Perils of Balance Testing and $p$-Hacking in Experimental Design

URL: https://github.com/ppham27/cheating-linear-models-simulations

By Philip Pham

Experiments to test the hypothesis that is extremely easy to select a subset of covariates to obtain a desired level of significance. This work was part of my master's thesis and a publication in the The American Statistician, The Perils of Balance Testing in Experimental Design: Messy Analyses of Clean Data.

My primary contribution is a dynamic programming algorithm to approximate the optimal $p$-value obtainable by selecting a subset of $k$ covariates.
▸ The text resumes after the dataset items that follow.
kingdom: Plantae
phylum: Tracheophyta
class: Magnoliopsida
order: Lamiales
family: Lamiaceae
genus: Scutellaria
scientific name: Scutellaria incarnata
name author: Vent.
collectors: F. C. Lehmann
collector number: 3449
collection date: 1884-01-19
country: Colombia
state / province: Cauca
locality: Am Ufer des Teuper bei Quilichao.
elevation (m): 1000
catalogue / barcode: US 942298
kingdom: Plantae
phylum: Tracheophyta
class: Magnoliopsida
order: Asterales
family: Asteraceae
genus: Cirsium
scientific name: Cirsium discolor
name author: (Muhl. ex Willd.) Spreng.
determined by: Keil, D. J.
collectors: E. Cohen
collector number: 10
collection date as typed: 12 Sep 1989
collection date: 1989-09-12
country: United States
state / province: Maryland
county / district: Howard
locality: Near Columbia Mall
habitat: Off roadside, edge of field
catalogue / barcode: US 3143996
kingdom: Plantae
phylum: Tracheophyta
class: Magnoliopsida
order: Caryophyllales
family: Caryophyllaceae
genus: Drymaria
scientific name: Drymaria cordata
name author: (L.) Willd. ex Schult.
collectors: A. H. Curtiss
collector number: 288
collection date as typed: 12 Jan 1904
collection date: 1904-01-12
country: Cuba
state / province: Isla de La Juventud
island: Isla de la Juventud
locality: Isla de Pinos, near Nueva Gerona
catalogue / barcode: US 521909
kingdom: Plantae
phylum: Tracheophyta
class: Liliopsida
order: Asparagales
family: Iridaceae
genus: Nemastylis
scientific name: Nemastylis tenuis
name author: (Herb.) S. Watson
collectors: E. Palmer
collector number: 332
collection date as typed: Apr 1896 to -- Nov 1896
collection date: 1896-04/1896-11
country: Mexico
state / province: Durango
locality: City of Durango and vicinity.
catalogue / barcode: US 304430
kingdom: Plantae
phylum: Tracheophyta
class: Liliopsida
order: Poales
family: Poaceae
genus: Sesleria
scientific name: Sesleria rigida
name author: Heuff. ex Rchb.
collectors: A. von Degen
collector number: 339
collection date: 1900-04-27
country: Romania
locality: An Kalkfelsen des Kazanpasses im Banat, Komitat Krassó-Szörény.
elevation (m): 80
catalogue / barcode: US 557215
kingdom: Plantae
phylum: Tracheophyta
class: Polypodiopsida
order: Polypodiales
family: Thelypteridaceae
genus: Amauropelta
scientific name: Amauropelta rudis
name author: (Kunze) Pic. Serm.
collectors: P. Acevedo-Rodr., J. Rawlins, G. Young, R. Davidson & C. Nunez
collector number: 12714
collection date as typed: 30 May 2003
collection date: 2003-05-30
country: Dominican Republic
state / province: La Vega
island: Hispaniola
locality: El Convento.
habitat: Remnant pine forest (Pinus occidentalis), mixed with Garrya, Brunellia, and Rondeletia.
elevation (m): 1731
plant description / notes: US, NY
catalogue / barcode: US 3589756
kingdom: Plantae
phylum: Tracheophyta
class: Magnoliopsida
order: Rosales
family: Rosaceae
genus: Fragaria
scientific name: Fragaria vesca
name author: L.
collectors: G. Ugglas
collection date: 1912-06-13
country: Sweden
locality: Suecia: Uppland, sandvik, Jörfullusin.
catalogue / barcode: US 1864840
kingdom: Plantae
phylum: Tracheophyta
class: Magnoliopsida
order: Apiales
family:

In this setting, random covariates are generated with no correlation with the response. If there are $T$ covariates, it's infeasible to test all $2^T$ possible subsets, so I used a greedy dynamic programming approximation. Let $S_{t,k}$ be the optimal subset of size $k$ at step $t$. Upon generating the $t + 1$th covariate, $x_{t + 1}$, we let

\begin{equation} S_{t + 1, k} = \textrm{arg min}_{S \in \{S_{t, k}, S_{t, k - 1} \cup {x_{t + 1}}\}} \textrm{test}\left(S\right), \end{equation} where the output of $\textrm{test}$ is the $p$-value.

It was quite interesting to learn how to do linear algebra with Armadillo and statistics in Boost, which are C++ libraries. My previous experience with writing mathematical and statistical computing had all been in R and Python.